My father had an Ural watch. When it was handed down to me, father was already suffering from either a heart disease or asthma. But he did not leave any other inheritance for me. Well, perhaps a couple of hundred books. The hour hand barely moved ahead. The minute hand stumbled on every digit. And only the second hand raced ahead as if to redeem the disappointing performance of its neighbours. The glass on the watch’s face was the first to go: it fell out, hit a sidewalk and cracked and I had to have it replaced. Then the mainspring broke, and the watchman just made a helpless gesture. I put the remains of my Ural in a small imitation-leather square casket padded on the inside with burgundy velvet and buried them in a heap of junk in an old cupboard.
Another thing I remember well is a specific conversation about a watch. In the late 1950s, a friend of my parents who had just been released from the GULAG dropped in to see us. They went into the living room and locked the door behind so that I would not hear anything. Mother came out time and time again, heading straight for the bathroom: her face was red hot and tears were rolling down her cheeks. Finally, they went to the porch, and the guest was about to leave. I came out to say goodbye, too. He extended his hand to each one of us, and I saw a new Pobeda watch on his wrist. The guest nodded in its direction and said: “I bought it and could finally believe that I was in the big prison zone. I lived without one for 12 years.” (Bolshaya zona, or big prison zone, was the nickname used by Soviet political prisoners to refer to the USSR as opposed to zona, which is a collective designation for places of imprisonment. – Transl.)
Thanks to watches I began to understand the essence of metaphor and metonymy. As a young man, I lived in the former Romanian city of Chernivtsi where in the 1960s locals were able to secretly watch Romanian television. The USSR and Romania were barely making progress in historical time which stopped back then, but the backward Romania was still one meridian closer to the West. And so I first watched the French film Hiroshima, My Love on Romanian television which tells the story of a French woman and a Japanese man who fell in love in the post-war Hiroshima. In one episode, while the two are making love in bed, the operator shows their watches lying in an embrace on a bedside table. A man’s watch and a woman’s watch…

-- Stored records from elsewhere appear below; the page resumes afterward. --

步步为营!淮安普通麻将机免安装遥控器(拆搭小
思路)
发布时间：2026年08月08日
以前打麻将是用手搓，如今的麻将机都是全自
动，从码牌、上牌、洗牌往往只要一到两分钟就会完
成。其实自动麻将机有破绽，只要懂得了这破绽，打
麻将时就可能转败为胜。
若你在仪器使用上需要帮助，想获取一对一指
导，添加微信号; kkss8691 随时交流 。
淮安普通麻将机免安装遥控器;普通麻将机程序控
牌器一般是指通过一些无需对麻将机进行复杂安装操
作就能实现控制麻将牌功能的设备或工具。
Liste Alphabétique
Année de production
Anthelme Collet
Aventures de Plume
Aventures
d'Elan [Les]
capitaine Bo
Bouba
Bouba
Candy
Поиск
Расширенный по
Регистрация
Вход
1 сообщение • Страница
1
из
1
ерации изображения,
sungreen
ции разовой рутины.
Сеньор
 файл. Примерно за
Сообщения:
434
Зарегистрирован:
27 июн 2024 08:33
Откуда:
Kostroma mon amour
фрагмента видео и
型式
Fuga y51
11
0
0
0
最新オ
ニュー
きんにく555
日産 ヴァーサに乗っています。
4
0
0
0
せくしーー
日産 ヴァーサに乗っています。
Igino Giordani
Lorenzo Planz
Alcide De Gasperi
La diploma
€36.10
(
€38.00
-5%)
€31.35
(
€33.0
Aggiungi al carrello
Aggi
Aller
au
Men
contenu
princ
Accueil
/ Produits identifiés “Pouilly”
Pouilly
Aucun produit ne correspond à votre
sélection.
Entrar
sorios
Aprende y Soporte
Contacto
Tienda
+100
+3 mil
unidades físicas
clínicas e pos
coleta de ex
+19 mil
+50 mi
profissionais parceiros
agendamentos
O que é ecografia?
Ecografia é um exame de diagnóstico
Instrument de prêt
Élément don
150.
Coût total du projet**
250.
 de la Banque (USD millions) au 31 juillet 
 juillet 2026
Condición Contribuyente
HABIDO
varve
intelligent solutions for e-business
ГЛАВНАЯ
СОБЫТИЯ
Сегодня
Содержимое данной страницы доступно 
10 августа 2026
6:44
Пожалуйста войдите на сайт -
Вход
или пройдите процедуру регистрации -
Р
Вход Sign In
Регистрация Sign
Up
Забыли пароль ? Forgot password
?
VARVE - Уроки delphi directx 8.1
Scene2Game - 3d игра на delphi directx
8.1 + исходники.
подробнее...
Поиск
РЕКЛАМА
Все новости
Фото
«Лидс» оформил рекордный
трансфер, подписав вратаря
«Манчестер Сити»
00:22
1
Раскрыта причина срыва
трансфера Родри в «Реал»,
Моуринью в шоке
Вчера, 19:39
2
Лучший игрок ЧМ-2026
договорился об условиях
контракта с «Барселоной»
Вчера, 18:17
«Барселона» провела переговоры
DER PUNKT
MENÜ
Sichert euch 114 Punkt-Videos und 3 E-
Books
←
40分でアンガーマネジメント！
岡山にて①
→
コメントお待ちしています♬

My thoughts went to watches because of Leopold Senghor, a Senegalese poet, philosopher and politician. He was a man of French culture and at the same time an ideologist of negritude. He viewed Africans as carriers of a cosmic rhythm whose drums sounded in unison with his heart. He saw the European watch as a heartless mechanism and a symbol of the pragmatic West. I accept Senghor’s image of Europe, but to me it means concentration of intellect, passion, longing and hope. Contemporary watches do not tick. They produce no sounds at all. They look nothing like Ural or Pobeda watches. And yet they pulsate. Aren’t watches the pulse of Europe?